Another solution I implemented was what I called the “Champions System”. Earlier, the network would always train against itself, resulting in most matches being tied or near-tied. This time, I changed the training system a bit so the network would train against the best version of its past. That is, it would play against the past version of itself with the highest win-rate against the random player.
Finally, instead of just giving the current game-state to the network, I took a page out of AlphaGo’s playbook and gave the network the past three moves as well. This gives it a better sense of the moves being played over time and would hopefully allow it to predict strategies and stop them.
With these changes in place, I set it to train and went to sleep. The next morning, I woke up and the results were… disappointing. As was expected, the network was losing against the champion by 6 points on average, but the win-rate had gone down! The present champion had an 81% win-rate and was formulated at around 217k steps (~10 hours), but even at 412k steps (~20 hours), there still wasn’t a better one. I decided to stop the training and investigate what was going on before getting back to training.
To take a peek under the hood, I learned how to visualize CNN filters and created these maps.

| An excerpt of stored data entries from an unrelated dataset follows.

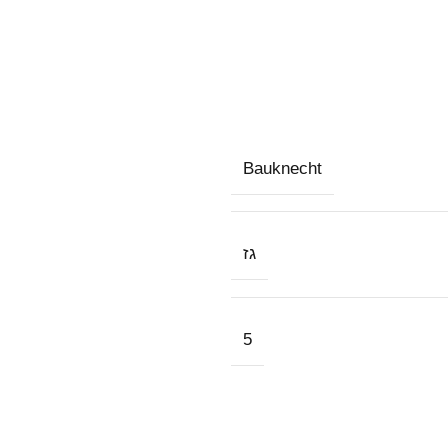
Bauknecht
גז
5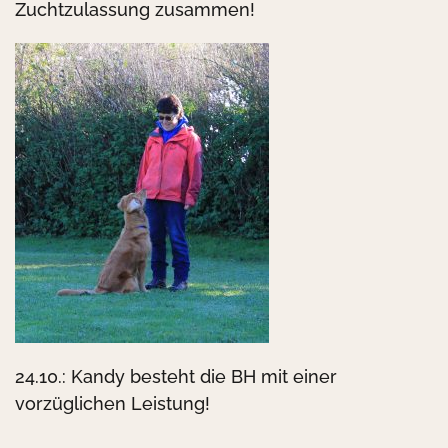
Zuchtzulassung zusammen!
24.10.: Kandy besteht die BH mit einer
vorzüglichen Leistung!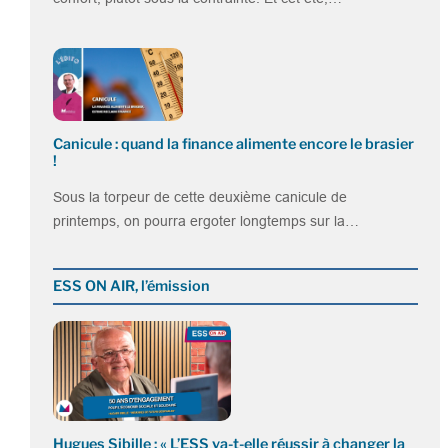
Canicule : quand la finance alimente encore le brasier
!
Sous la torpeur de cette deuxième canicule de
printemps, on pourra ergoter longtemps sur la…
ESS ON AIR, l’émission
Hugues Sibille : « L’ESS va-t-elle réussir à changer la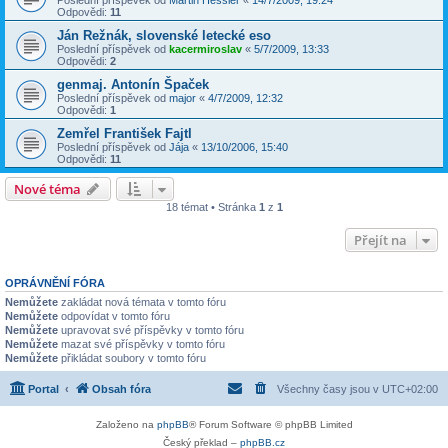
Poslední příspěvek od
Martin Hessler
«
14/7/2009, 19:24
Odpovědi:
11
Ján Režnák, slovenské letecké eso
Poslední příspěvek od
kacermiroslav
«
5/7/2009, 13:33
Odpovědi:
2
genmaj. Antonín Špaček
Poslední příspěvek od
major
«
4/7/2009, 12:32
Odpovědi:
1
Zemřel František Fajtl
Poslední příspěvek od
Jája
«
13/10/2006, 15:40
Odpovědi:
11
Nové téma
18 témat • Stránka
1
z
1
Přejít na
OPRÁVNĚNÍ FÓRA
Nemůžete
zakládat nová témata v tomto fóru
Nemůžete
odpovídat v tomto fóru
Nemůžete
upravovat své příspěvky v tomto fóru
Nemůžete
mazat své příspěvky v tomto fóru
Nemůžete
přikládat soubory v tomto fóru
Portal
Obsah fóra
Všechny časy jsou v
UTC+02:00
Založeno na
phpBB
® Forum Software © phpBB Limited
Český překlad –
phpBB.cz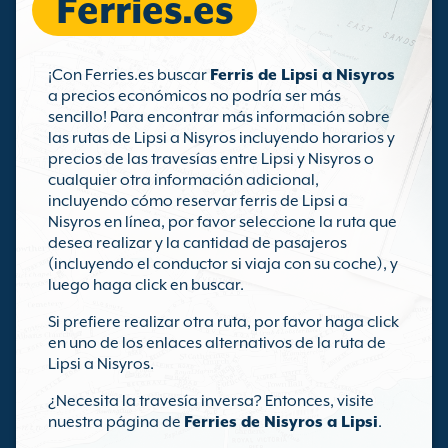
Ferries.es
¡Con Ferries.es buscar
Ferris de Lipsi a Nisyros
a precios económicos no podría ser más
sencillo! Para encontrar más información sobre
las rutas de Lipsi a Nisyros incluyendo horarios y
precios de las travesías entre Lipsi y Nisyros o
cualquier otra información adicional,
incluyendo cómo reservar ferris de Lipsi a
Nisyros en línea, por favor seleccione la ruta que
desea realizar y la cantidad de pasajeros
(incluyendo el conductor si viaja con su coche), y
luego haga click en buscar.
Si prefiere realizar otra ruta, por favor haga click
en uno de los enlaces alternativos de la ruta de
Lipsi a Nisyros.
¿Necesita la travesía inversa? Entonces, visite
nuestra página de
Ferries de Nisyros a Lipsi
.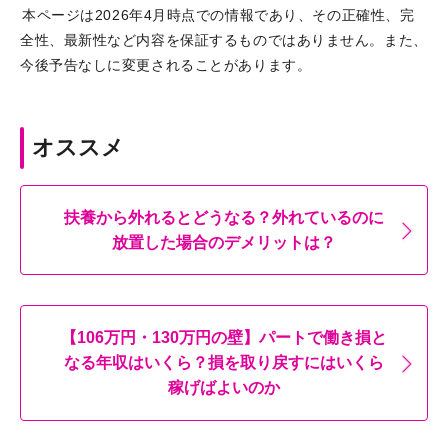
本ページは2026年4月時点での情報であり、その正確性、完
全性、最新性など内容を保証するものではありません。また、
今後予告なしに変更されることがあります。
オススメ
扶養から外れるとどうなる？外れているのに
放置した場合のデメリットは？
【106万円・130万円の壁】パートで働き損と
なる年収はいくら？損を取り戻すにはいくら
稼げばよいのか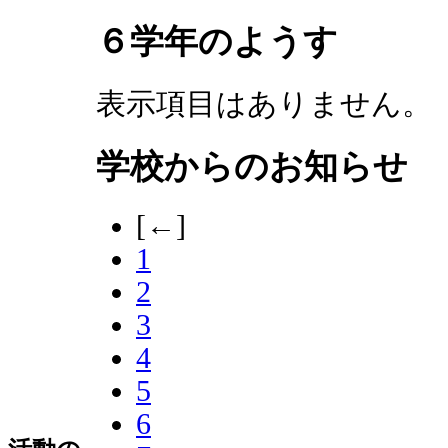
６学年のようす
表示項目はありません。
学校からのお知らせ
[←]
1
2
3
4
5
6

The first row is for our reference, showing the current game state and the action taken. The next row contains the observation provided by the environment. Notice how the white agent sees it as it is, while the black agent sees the board inverted. That way, both agents try to make “white” win, but their definitions of white are opposite. Also, each observation contains the past 3 moves along with the current state.

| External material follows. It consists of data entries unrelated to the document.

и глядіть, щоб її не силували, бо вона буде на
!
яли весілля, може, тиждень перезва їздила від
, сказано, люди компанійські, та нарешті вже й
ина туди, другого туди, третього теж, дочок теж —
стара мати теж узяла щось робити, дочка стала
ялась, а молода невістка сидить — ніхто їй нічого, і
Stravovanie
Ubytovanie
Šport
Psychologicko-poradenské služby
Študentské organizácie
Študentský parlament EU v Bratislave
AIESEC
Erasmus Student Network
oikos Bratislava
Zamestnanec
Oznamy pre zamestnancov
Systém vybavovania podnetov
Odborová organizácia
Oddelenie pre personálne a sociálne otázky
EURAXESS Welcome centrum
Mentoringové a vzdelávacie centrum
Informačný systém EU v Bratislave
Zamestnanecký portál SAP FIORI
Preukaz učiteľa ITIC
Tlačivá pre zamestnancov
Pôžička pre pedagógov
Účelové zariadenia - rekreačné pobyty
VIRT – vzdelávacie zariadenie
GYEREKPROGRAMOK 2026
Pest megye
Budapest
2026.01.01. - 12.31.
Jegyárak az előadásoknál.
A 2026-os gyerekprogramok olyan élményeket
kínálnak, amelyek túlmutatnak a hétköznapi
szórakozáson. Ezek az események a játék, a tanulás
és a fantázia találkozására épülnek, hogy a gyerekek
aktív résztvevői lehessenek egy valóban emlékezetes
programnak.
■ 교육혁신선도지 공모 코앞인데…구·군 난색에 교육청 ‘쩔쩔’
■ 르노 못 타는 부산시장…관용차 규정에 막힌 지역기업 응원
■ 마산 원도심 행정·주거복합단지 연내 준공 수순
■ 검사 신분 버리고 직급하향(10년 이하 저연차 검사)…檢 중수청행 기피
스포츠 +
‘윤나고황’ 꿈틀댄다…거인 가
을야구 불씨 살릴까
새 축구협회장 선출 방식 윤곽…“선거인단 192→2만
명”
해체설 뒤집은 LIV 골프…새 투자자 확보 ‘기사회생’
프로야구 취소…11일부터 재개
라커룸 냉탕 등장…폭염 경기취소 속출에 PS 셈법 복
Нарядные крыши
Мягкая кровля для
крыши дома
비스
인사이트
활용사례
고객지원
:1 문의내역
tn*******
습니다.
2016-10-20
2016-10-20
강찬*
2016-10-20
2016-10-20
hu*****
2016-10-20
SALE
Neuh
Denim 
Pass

The remaining rows contain the feature maps from each move. The first four rows are from the first convolutional layer, the next eight from the second and the last rows from the third one. Generally, as we progress into deeper layers of the network, we lose the ability to interpret what each map really represents.
Sub-Quest: What’s wrong?
The predominantly empty maps, especially in the deeper layers, leads me to believe that the network was either too complicated for this problem (unlikely) or simply hadn’t been trained for long enough (likely). However, because the network’s win-rate against the random agent was decreasing even though its performance against the champion remained stable, it’s also possible that it was overfitting to the champion, forgetting how to play against a random agent.
Future Quests
First, I want to continue training the Othello network as it is for maybe a week, just to see if its performance (or lack of) was because of insufficient training. Also, I’d like to see how it would perform if the training was against a random agent, rather than a champion.